The euphoria was relatively short-lived, but at least people had learned a good
Even so, the pundits kept selling the same bill of goods about
how over the long term, the stock market always makes money. They brought out charts
of the DOW with arrows pointing to gains made over 30-years periods and labels showing
why now is the time to buy, buy, buy. What they fail to point out, of course, is
that the theory holds true mainly if you were able to invest a huge lump of money
at the beginning of the 30-year period. That, of course, is the period when most
people are earning the least they ever will earn and subsequently have the least
available for investment. In later years, when there will be less time remaining
to realize any gains, the implications of short-term market fluctuations can - and
have been - deadly.
Largely at the encouragement of, and through the manipulation
of the government, the majority of people have been convinced (or coerced) to be
spenders and/or investors in the markets rather than savers - that is if they have
the ability and are inclined to make monetary investments in the future. That makes
nearly everyone a "global player" because their fortunes are tied directly to the
performance of stock values in the marketplace. I am old enough to remember a time
when most of the people I worked with never even mentioned the stock market, and
certainly did not worry about whether it was going up or down. The overall savings
rate for Americans in 2006 was -1%, which means people are spending more than they
make. Still, anyone caught up in the savings & loan debacle in the 1980s is
aware of how even savings are not a guarantee of financial security. At least with
that, depositors eventually got their money back - often on the backs of taxpayer-funded
bailouts. There is nobody or no institution to bail out the people who have and/or
are losing wealth in stock market based retirement programs.
It seems, however,
that many of the corporations are being quietly aided in back-handed ways by the
world banks. Look at the current situation with the sub-prime, and marginal qualification
mortgage lenders and related activities. Shareholders are losing their shirts, while
methods are being put in place to provide relief to the institutions themselves
(and of course their heads). Who knows where that money is coming from? A lot is
funneled via creative accounting from the Federal Reserve and many never-to-be-discovered
sources. With the initial crisis last fall, we heard news of the high-risk lending
policies being halted, and the companies being blamed for predatory practices (sure
would not want to blame the dunderheaded borrowers), and we just assumed that would
spell the end of it. Ha! Just three weeks ago we sold our house to an unmarried
couple who were able to borrow not only the full purchase price of the house, but
additional money to cover closing costs and even have a couple thou in their pockets
after settlement. The lender's name: Bank of America - sound familiar? I guarantee
there were plenty of people with retirement portfolios filled with BoA stocks.

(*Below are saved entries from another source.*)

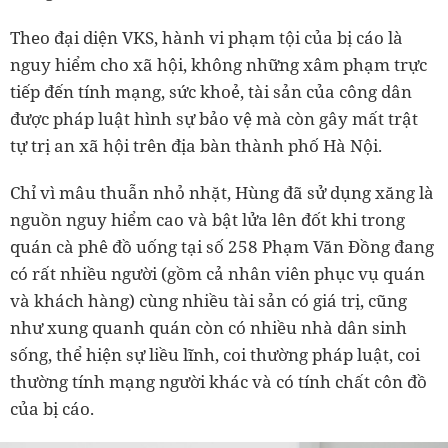
Theo đại diện VKS, hành vi phạm tội của bị cáo là
nguy hiểm cho xã hội, không những xâm phạm trực
tiếp đến tính mạng, sức khoẻ, tài sản của công dân
được pháp luật hình sự bảo vệ mà còn gây mất trật
tự trị an xã hội trên địa bàn thành phố Hà Nội.
Chỉ vì mâu thuẫn nhỏ nhặt, Hùng đã sử dụng xăng là
nguồn nguy hiểm cao và bật lửa lên đốt khi trong
quán cà phê đồ uống tại số 258 Phạm Văn Đồng đang
có rất nhiều người (gồm cả nhân viên phục vụ quán
và khách hàng) cùng nhiều tài sản có giá trị, cũng
như xung quanh quán còn có nhiều nhà dân sinh
sống, thể hiện sự liều lĩnh, coi thường pháp luật, coi
thường tính mạng người khác và có tính chất côn đồ
của bị cáo.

Am I alone in suspecting that there is some intentional manipulation of retirement
investment funds? How can it be that so many retirement funds are performing so
dismally, while there are obviously many investors actually making good money? Do
the investment companies assign retirement accounts to their lowest-performing employees
as the last act before putting them out on the street? Can it really be as simple
as professional incompetence, or is something more devious at work here? I suspect
that somewhere along the way, retirement accounts have become the dumping ground
for the poor investing of fund management businesses. They know that most participants
are now watching closely, either out of ignorance or empathy. After all, by now
nobody really expects much from the markets, right? Even if people do catch on,
what can they really do about it? There has to be a lot of financial institution
boardroom backslapping going on around the world.
How about you? Is your retirement plan suffering?